Toutes les disciplines de la chirurgie connaissent une révolution depuis une décennie alors que l’on raffine les techniques chirurgicales en raison des pressions exercées par le virage-patients, de la concurrence pour les patients et de la technologie nouvelle. L’implantation de la cholécystectomie par laparoscopie (CL) comme technique standard constitue un exemple de démarche opératoire dictée par les patients. Comment implanter une nouvelle technique comme la CL? L’étude contrôlée randomisée (ECR) est-elle la bonne? À quel moment de l’évolution d’une nouvelle technique opératoire convient-il d’effectuer une ECR? Comme discipline, la chirurgie ne s’est pas penchée sur ces questions et c’est pourquoi nous prêtons le flanc à la critique de la part de nos collègues médecins et du public.
En second lieu, les chirurgiens doivent concentrer leur attention sur l’évaluation et la mise en œuvre de technologies nouvelles. Nous sommes enthousiastes et lorsqu’on nous offre la possibilité d’essayer quelque chose de nouveau et qui pourrait être une amélioration, nous avons hâte de le faire. Il est toutefois rare que l’évaluation structurée fasse partie du processus. Il semble évident qu’elle devrait en faire partie et c’est alors que les règles et les degrés de certitude devraient nous aider à savoir si le nouvel outil ou la nouvelle technique est vraiment pour le mieux. Le domaine suivant dans l’ordre d’importance consiste à munir les chirurgiens des titres et qualités dont ils ont besoin pour utiliser cette technologie et ces techniques nouvelles. Il n’y a presque aucun processus établi de formation et d’agrément des chirurgiens dans ces domaines. L’importance en est évidente pour l’assurance de la qualité et la protection du public. Nous devons définir ces processus avant qu’une entité publique décide que nous sommes incapables de le faire.
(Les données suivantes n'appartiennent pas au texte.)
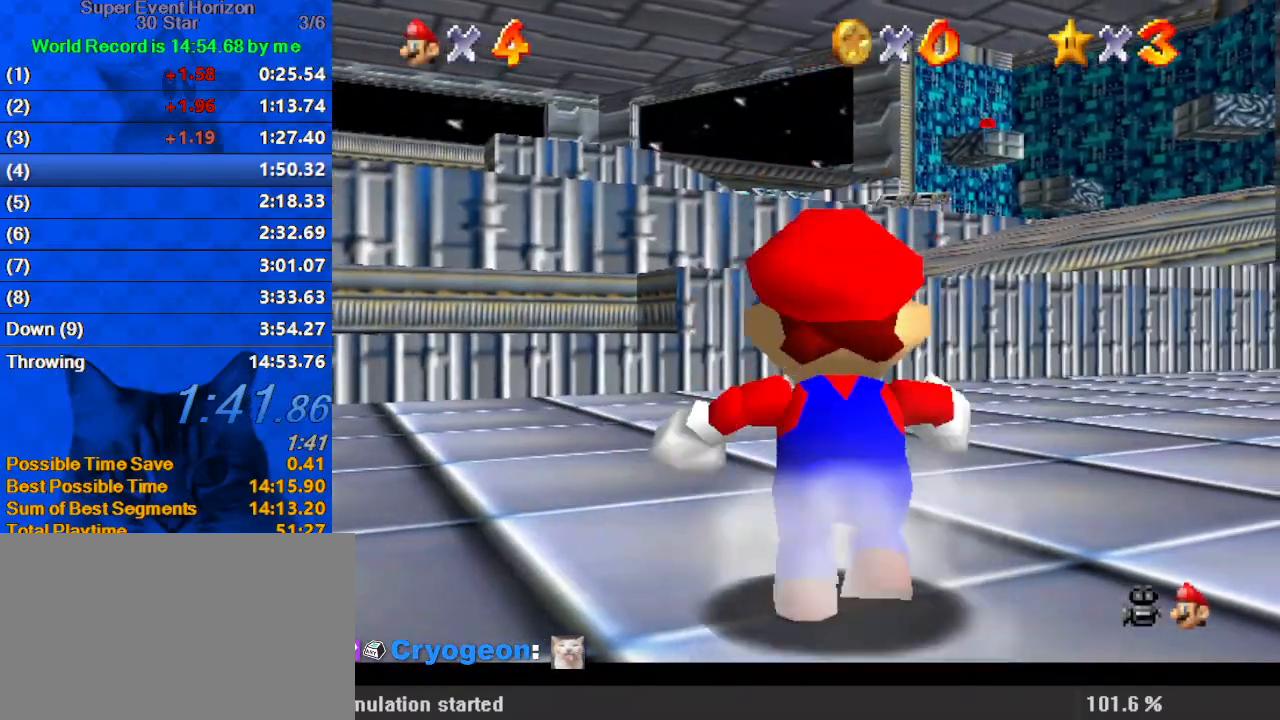
{"keys": ["right", "up"], "events": [[100, "right", "down"], [167, "shift", "down"], [233, "right", "up"], [333, "shift", "up"], [500, "right", "down"]]}
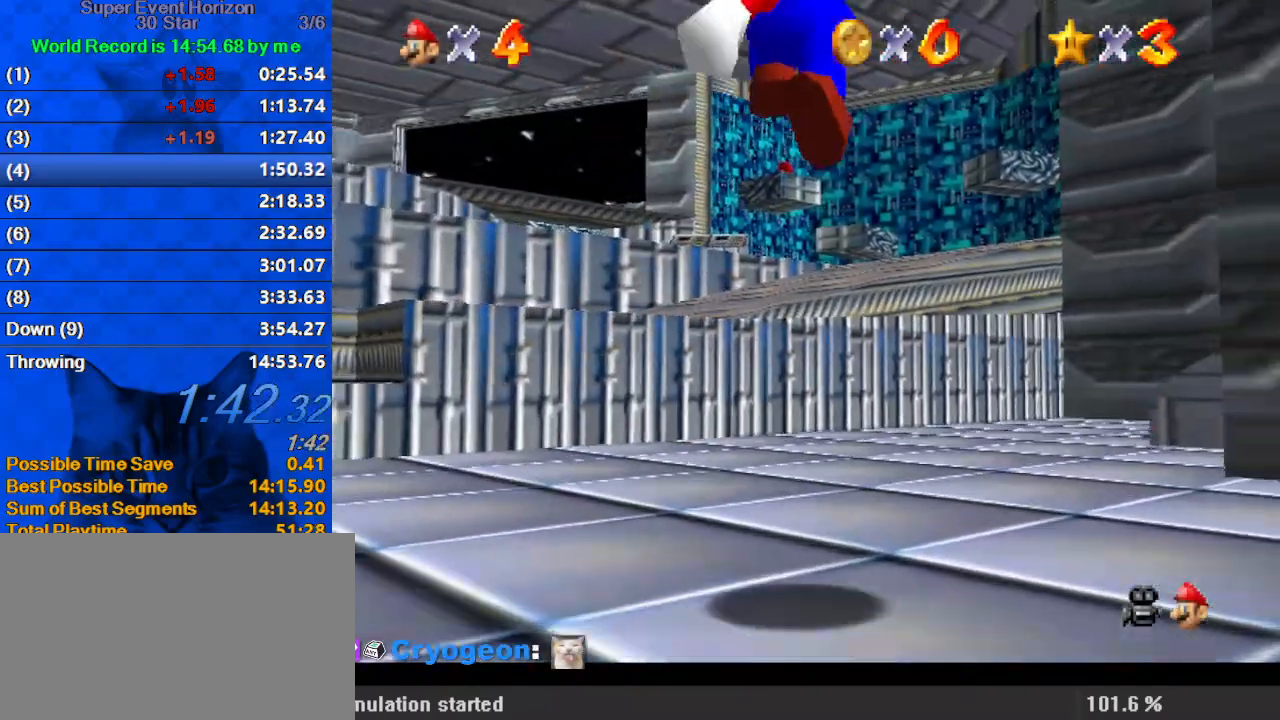
{"keys": ["left", "up"], "events": [[200, "right", "up"], [233, "ctrl", "down"], [333, "shift", "down"], [467, "ctrl", "up"], [467, "left", "down"], [467, "shift", "up"]]}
Enfin, la formation de la prochaine génération de chirurgiens fait partie intégrante de nos obligations qui ont trait à la mise en service, à l’utilisation, à l’agrément et à l’évaluation de techniques et de technologies nouvelles. Nous sommes les exemples et si nous bâclons ces activités, il est sûr que la prochaine génération ne fera pas mieux. En réalité, la phase actuelle où il y a deux et parfois trois façons différentes de procéder à une intervention devrait durer encore quelque temps. Si on ne peut accéder à Carnegie Hall qu’après avoir pratiqué suffisamment, il semble évident que le même principe vaut pour les aspects techniques de la chirurgie, et en particulier dans le cas des innovations. À cet égard, le Dr Waddell4 a présenté certaines de ses préoccupations, qui sont faciles à appuyer. Dans le contexte de ce Mot de la rédaction, il y a deux domaines d’apprentissage obligatoires pour la prochaine génération de chirurgiens: l’acquisition des compétences spécialisées accrues que la nouvelle technologie exigera et de celles qui sont associées à la pratique de la chirurgie fondée sur les données probantes, et leur application à l’évaluation des documents publiés ainsi qu’aux résultats cliniques du chirurgien même.